Another thing that you will need to consider is the size of your files (now and in the future). How big is the data set? Costs increase with the more space that you require.

Examples of Cloud storage include:

Dropbox

SkyDrive

Box

SugarSync

MediaFire

3.3 The Internet

A simple means to back up files (at least individually or in small sets) is to e-mail them to yourself. This is a long-standing and easy means to ensure that you have a back-up copy that is easily available to you and secured online (and perhaps on individual devices as well).

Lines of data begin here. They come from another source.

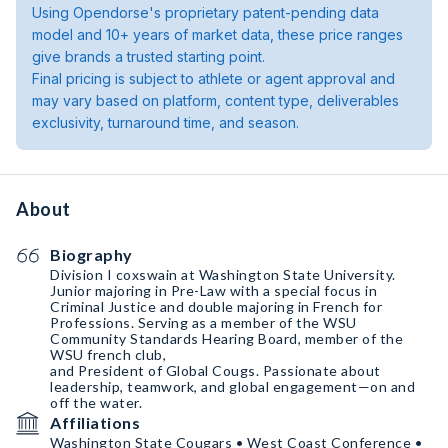
Using Opendorse's proprietary patent-pending data
model and 10+ years of market data, these price ranges
give brands a trusted starting point.
Final pricing is subject to athlete or agent approval and
may vary based on platform, content type, deliverables
exclusivity, turnaround time, and season.
About
Biography
Division I coxswain at Washington State University.
Junior majoring in Pre-Law with a special focus in
Criminal Justice and double majoring in French for
Professions. Serving as a member of the WSU
Community Standards Hearing Board, member of the
WSU french club,
and President of Global Cougs. Passionate about
leadership, teamwork, and global engagement—on and
off the water.
Affiliations
Washington State Cougars • West Coast Conference •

If you choose to do this as a regular thing, then you will need to consider how you will find and retrieve these files at a later date. Most e-mail services provide folder systems that allow you to organise your e-mails. Create some of these as you would do a folder system on your own hard drive. By this means you can create a good back up system, although you will also need to ensure:

  • Each e-mail is titled so that it explains what contents it contains. There is no use sending yourself copies of your files if you can’t find them again.
  • Once the file has been sent to your e-mail make sure that it hasn’t become corrupted in the process

Another option for using the internet as a place to store files is to use websites or blogs as a storage location. Even free blogs allow for a certain amount of document storage which means that you can save a copy of your file there for later retrieval or as a simple back up. In many cases you won’t need to make this publically available (although you might choose to do that).